Part 1: The Cache Operator
Introduction
Today, we would like to present a feature of the versatile Jackhammer Extension for RapidMiner and describe in more detail how to use the caching operators provided by the extension in order to speed up your processes and significantly reduce overhead.
The caching function is useful for all processes suffering from a long run time due to repeated data retrieval. This is not only a nuisance when designing and testing a process, constant requests also put more stress on a database than is necessary and affect other users and applications on the same database. But most importantly, caching can greatly improve response time for web services, lower resource utilization for high request volumes and reduce reaction times when deploying a web application with RapidMiner Server.
The Jackhammer Extension comes with more than sixty operators, three of which regard caching: Cache, Clear Cache and Retrieve Cache. For this first tutorial, we want to show how the Cache operator works and how to integrate it into your process. In later tutorials, we will talk about more advanced functions like data validity settings, user rights and how to use the Clear Cache operator and cover taking into account dependencies when caching.
Basically, the Cache operator offers a subprocess where you place the operators to load the relevant data. This subprocess is executed once and then keeps the output of the subprocess cached from there on. When you run the process again, it will return the cached data rather than reloading the same data over and over again. With the Jackhammer Extension, losing time over waiting for the process to load the data becomes a thing of the past asyou can put entire preprocessing chains into the subprocess.
It is also possible to put objects, even the training of prediction models or any other complex processes generating static results into the subprocess so as to cache their results and use them without having to run them each time.
For more details on the Jackhammer Extension for RapidMiner including a demo version and information on how to purchase a license, visit out product page.
Already know how to integrate the operator into your processes? Jump to the second tutorial about data validity settings and clearing the cache.
In order to be able to rebuild the tutorial, you will need to download this file containig the data which here is received from a database: Wind Turbine Data
The Scenario
Let’s say you are working for a large glassmaking company. Glassmaking has a high power consumption, which led your boss to the idea to put up the company’s own wind turbine to be able produce electricity inexpensively and environmentally friendly. Your boss is mighty proud of his purchase and would like all his employees to see how much power this new wind turbine produces. As the company’s chief data scientist you are given the task to make this info accessible on the internal company website. You start working on it and realize that the wind turbine sends new data only once a day into the database. If the data had to be loaded each time one of your colleagues checks it, this could put stress on the database and would slow down the service’s response time – for no reason as the data only updates once a day. With the Caching functions of our Jackhammer Extensions, the data will only be loaded for the first request, after which it is cached and does not need to be retrieved every time.
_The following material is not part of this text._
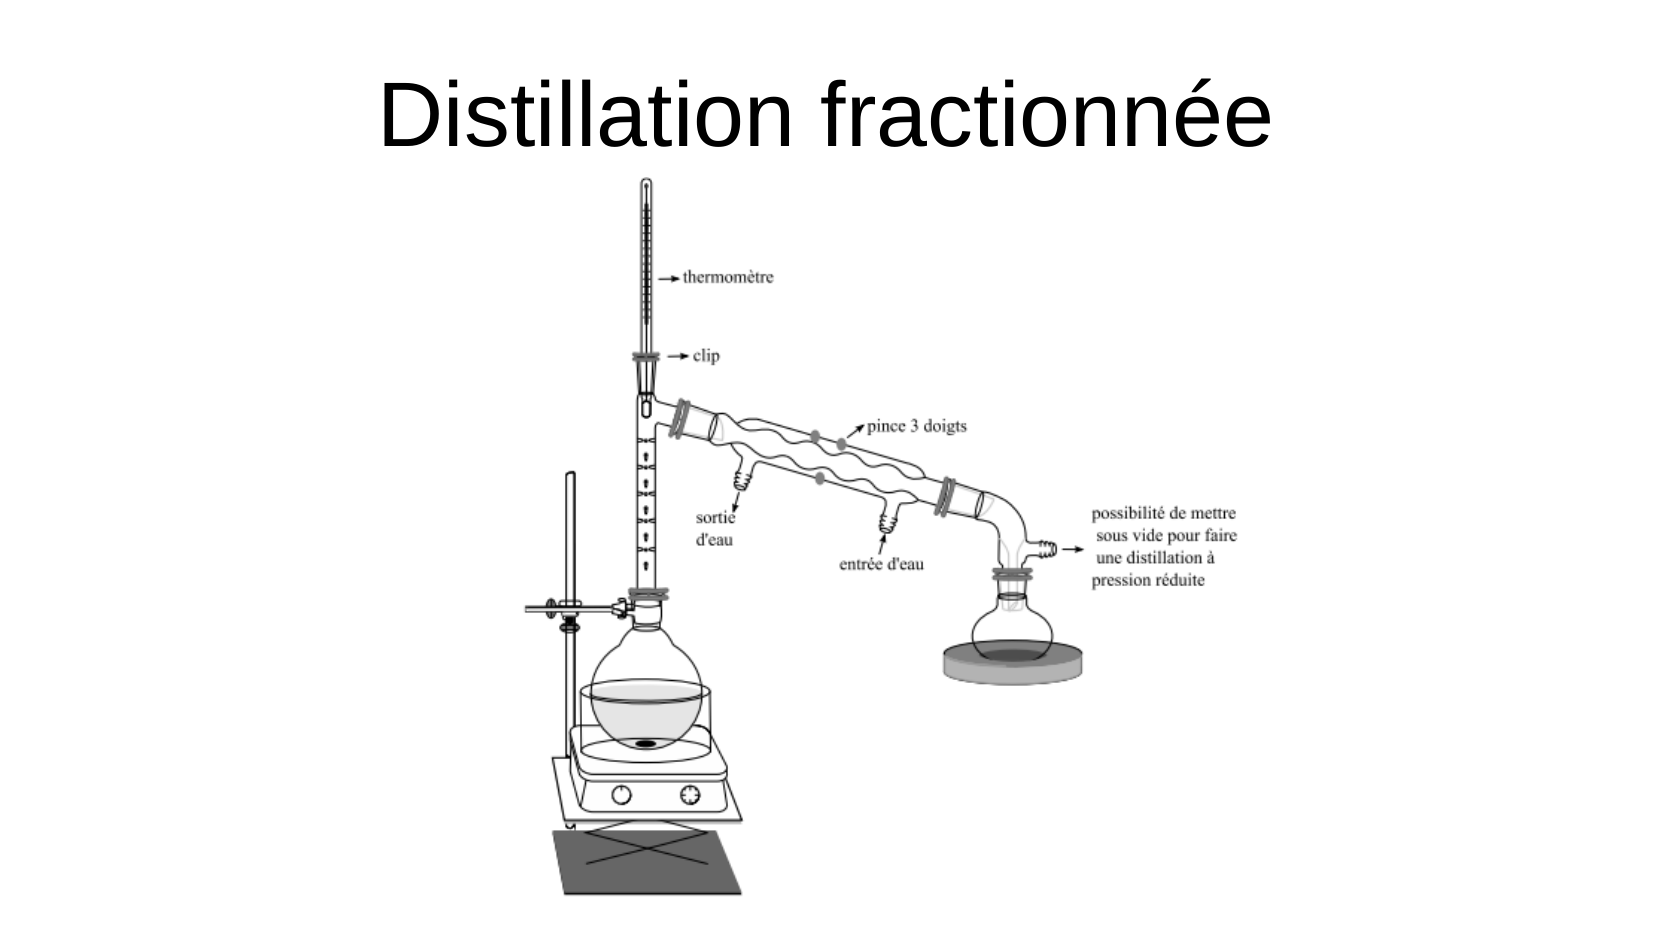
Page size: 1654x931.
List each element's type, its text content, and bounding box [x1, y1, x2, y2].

picture [439, 177, 1288, 931]
title Distillation fractionnée [82, 37, 1571, 193]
In the following, we will demonstrate how to use the Cache operator.
Step 1
For this first step, we will take a look at the Cache operator itself and its parameters. Search for the Cache operator and add it to your process, then click on it to be able to see the parameter settings.
As you can see, you can set a Cache name (1) of your choosing (which will be relevant in our following tutorial covering the Clear Cache operator) or clear the cache manually (2). You can also make the tick to restrict validity (3) and enter cache dependencies (4) – again, functions which we will discuss in later tutorials. If you choose not enter a name now, RapidMiner will simply use the operator’s name, i.e. Cache. Names will become important for more advanced functions like the Clear Cache or the Retrieve Cache operators. In this example, we will use “wind turbine”, but again, for these steps it is not yet necessary to enter a name. Then double click on the operator to open the subprocess.
Step 2
On the subprocess level, add your database connection. To rebuild this process, download the file above and add a Read CSV operator instead of the Read Database operator. Use the wizard to load the file. Then continue as is described here.
Step 3
On this level, you can also add your data preprocessing steps. Their final result will be cached as well, meaning you will only have to run the preprocessing once and can save even more time. This is what the subprocess looks like with an added preprocessing step – of course you can use any and as many as you need! Do not forget to make all necessary connections between the operators and to the output ports in order to be able to receive your results.
When you run the process now, it will load the data and output an example set. Run it again and the results will be there virtually instantly! The extension’s process execution performance monitoring feature, which we demonstrated in our previous tutorial, supports the caching’s time saving effect with numbers:
This screenshot shows the run time in milliseconds for the first execution of the process. The following one illustrates the improvement due to caching the Read Database and Select Attributes operators:
As you can see, the tasks inside the Cache operator are not executed anymore, thus shaving off 344 ms off your run time. While this is of course only a small example process, you can surely imagine the time saving effect caching has on increasingly complex processes and larger databases!
Now you know how to use the Cache operator and can integrate it in your own processes. In the following tutorial we will pick up where we left off here to show how to set data validity periods and how to manually clear and reload the cache.